Es muy injusto. Sin nuestros bares ni restaurantes abiertos, no solo seremos más pobres porque el sector es un tractor importantísimo de la economía local y turística. También estaremos más tristes y más solos. Ignoro qué sucede en otras latitudes, pero aquí los pinchos, las tapas, las cañas, las terrazas son parte de lo que nos identifica, son parte de lo que somos. Por eso me parece oportuno recordar algunas cosas. Los clientes no solo defendemos la actividad de los bares y restaurantes acudiendo a ellos a desayunar o comer, lo hacemos, sobre todo, atendiendo las normas de distancia, higiene y protección que, a estas alturas de pandemia, conocemos de sobra. Dejemos de hacernos trampas al solitario, dejemos de acomodarnos en la autocomplacencia del maquillaje de los datos o los argumentos falaces.
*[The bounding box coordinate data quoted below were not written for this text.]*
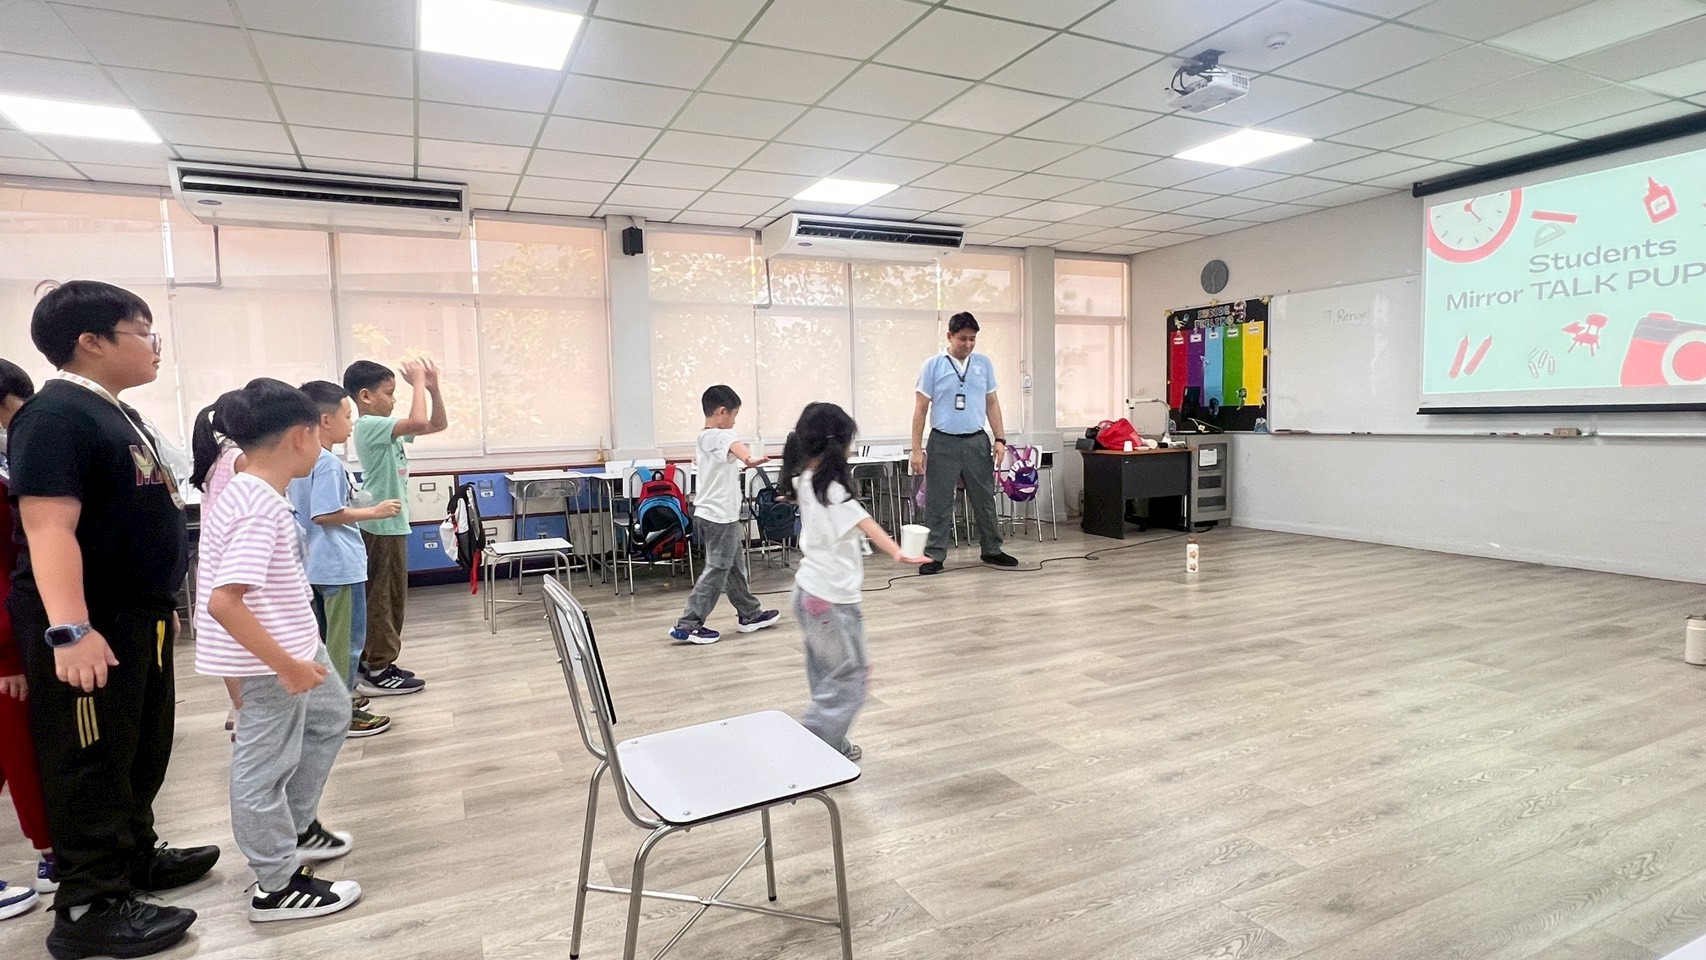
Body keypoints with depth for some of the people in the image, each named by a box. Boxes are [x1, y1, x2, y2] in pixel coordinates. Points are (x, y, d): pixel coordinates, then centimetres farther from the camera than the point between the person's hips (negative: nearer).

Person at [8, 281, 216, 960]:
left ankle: (135, 858, 36)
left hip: (139, 617, 10)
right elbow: (49, 528, -26)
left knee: (143, 751, 20)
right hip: (90, 627, -10)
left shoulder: (118, 414, 13)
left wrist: (159, 607, 24)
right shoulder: (56, 415, -17)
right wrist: (69, 630, -32)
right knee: (92, 764, 2)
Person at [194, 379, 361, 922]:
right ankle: (277, 887, 19)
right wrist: (284, 665, -30)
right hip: (270, 655, -10)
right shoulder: (260, 509, -27)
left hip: (291, 641, 11)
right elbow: (223, 601, -33)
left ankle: (297, 828, 39)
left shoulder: (251, 492, 3)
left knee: (330, 715, 26)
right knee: (266, 766, 3)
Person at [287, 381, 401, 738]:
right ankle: (341, 712, 8)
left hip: (316, 564, 10)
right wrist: (374, 512, -19)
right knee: (346, 639, 1)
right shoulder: (327, 462, -20)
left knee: (328, 637, 19)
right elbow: (326, 514, -24)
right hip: (339, 565, -10)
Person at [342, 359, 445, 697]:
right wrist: (418, 383, -19)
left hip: (390, 523, 10)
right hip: (381, 525, -10)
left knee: (390, 596, 15)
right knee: (383, 598, -4)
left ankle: (374, 662, 24)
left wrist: (433, 388, 2)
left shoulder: (385, 426, 12)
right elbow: (419, 422, -33)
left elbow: (437, 424, 15)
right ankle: (377, 673, 3)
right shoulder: (369, 426, -17)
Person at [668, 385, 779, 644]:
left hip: (707, 512, 10)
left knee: (734, 565, 18)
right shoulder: (724, 435, -18)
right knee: (717, 570, -3)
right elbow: (735, 446, -44)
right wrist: (749, 459, -65)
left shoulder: (701, 438, 11)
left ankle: (750, 613, 30)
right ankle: (688, 625, 0)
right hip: (720, 516, -10)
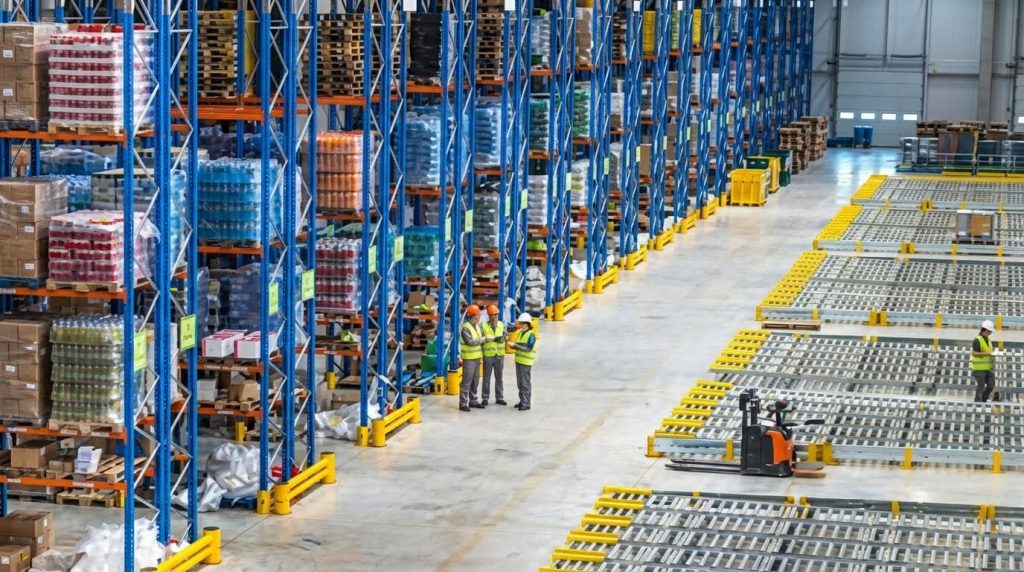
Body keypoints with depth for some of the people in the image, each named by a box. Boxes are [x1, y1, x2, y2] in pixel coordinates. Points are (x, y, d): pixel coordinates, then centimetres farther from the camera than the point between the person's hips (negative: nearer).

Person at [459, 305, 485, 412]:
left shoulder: (477, 326, 12)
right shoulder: (466, 328, -15)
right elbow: (470, 342, -24)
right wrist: (481, 340, -11)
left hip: (477, 358, 9)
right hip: (469, 358, -9)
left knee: (475, 381, 14)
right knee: (467, 381, -8)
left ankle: (473, 400, 24)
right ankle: (463, 403, -5)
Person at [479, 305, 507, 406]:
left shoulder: (501, 325, 2)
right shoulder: (483, 326, -7)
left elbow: (503, 338, -10)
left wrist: (491, 338, -23)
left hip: (499, 355, 3)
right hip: (488, 355, -3)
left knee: (499, 377, 11)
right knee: (486, 378, 4)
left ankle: (499, 397, 19)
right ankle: (485, 398, 11)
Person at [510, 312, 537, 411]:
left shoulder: (531, 334, -12)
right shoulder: (520, 333, 12)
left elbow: (528, 348, -19)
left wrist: (516, 346, -21)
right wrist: (513, 346, -5)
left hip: (526, 362, -8)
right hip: (519, 361, 8)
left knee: (525, 383, -5)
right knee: (520, 383, 14)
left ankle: (526, 404, -3)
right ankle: (522, 401, 24)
A ver cuándo nos damos cuenta de que lo que hace un salmantino en un guateque universitario acaba arruinando un bar de Almazán...
Casi todos los ámbitos productivos se ven afectados negativamente por el recrudecimiento de la incidencia de la pandemia, pero, por desgracia, el de la hostelería y la hotelería lo sufre de manera radical. Un segundo confinamiento severo cerraría muchísimos locales de modo definitivo. Así que es decisivo observar las normas. En paralelo, convendría también que las agrupaciones de hosteleros asumieran un papel más relevante entre sus asociados: para propiciar un clima de estricto autocontrol, hacer tangibles ese autocontrol y las medidas de seguridad –sobre todo de distancia y ventilación– que, con el transcurso de los meses, se han ido relajando o perdiendo y, por último, para forzar a que los locales más emblemáticos o referentes se esmeren por encima de lo habitual como ejemplos a imitar y símbolos reputacionales.
Es descorazonador saberlo y tener que plasmarlo así, por escrito, pero los hosteleros deben asumir que si ellos caen, nadie acudirá a su rescate. Nadie. Por duro que sea reconocerlo, vivimos en una sociedad arruinada por unos dirigentes lentos, sin la capacidad ni el coraje de anticiparse, y unos ciudadanos egoístas a los que, torpemente, solo nos interesa nuestro propio beneficio. A los sanitarios les aplaudimos hasta justo antes de olvidarnos de ellos, aplastados en lo anímico y lo profesional por una pandemia incontrolada. Cuesta encontrar entornos reales de solidaridad colectiva. No la habrá para los hosteleros. Ni para los hoteles. Ni para la cultura. Ni para cuantas empresas, en fin, acaben cerrando sus puertas y despidiendo a sus trabajadores.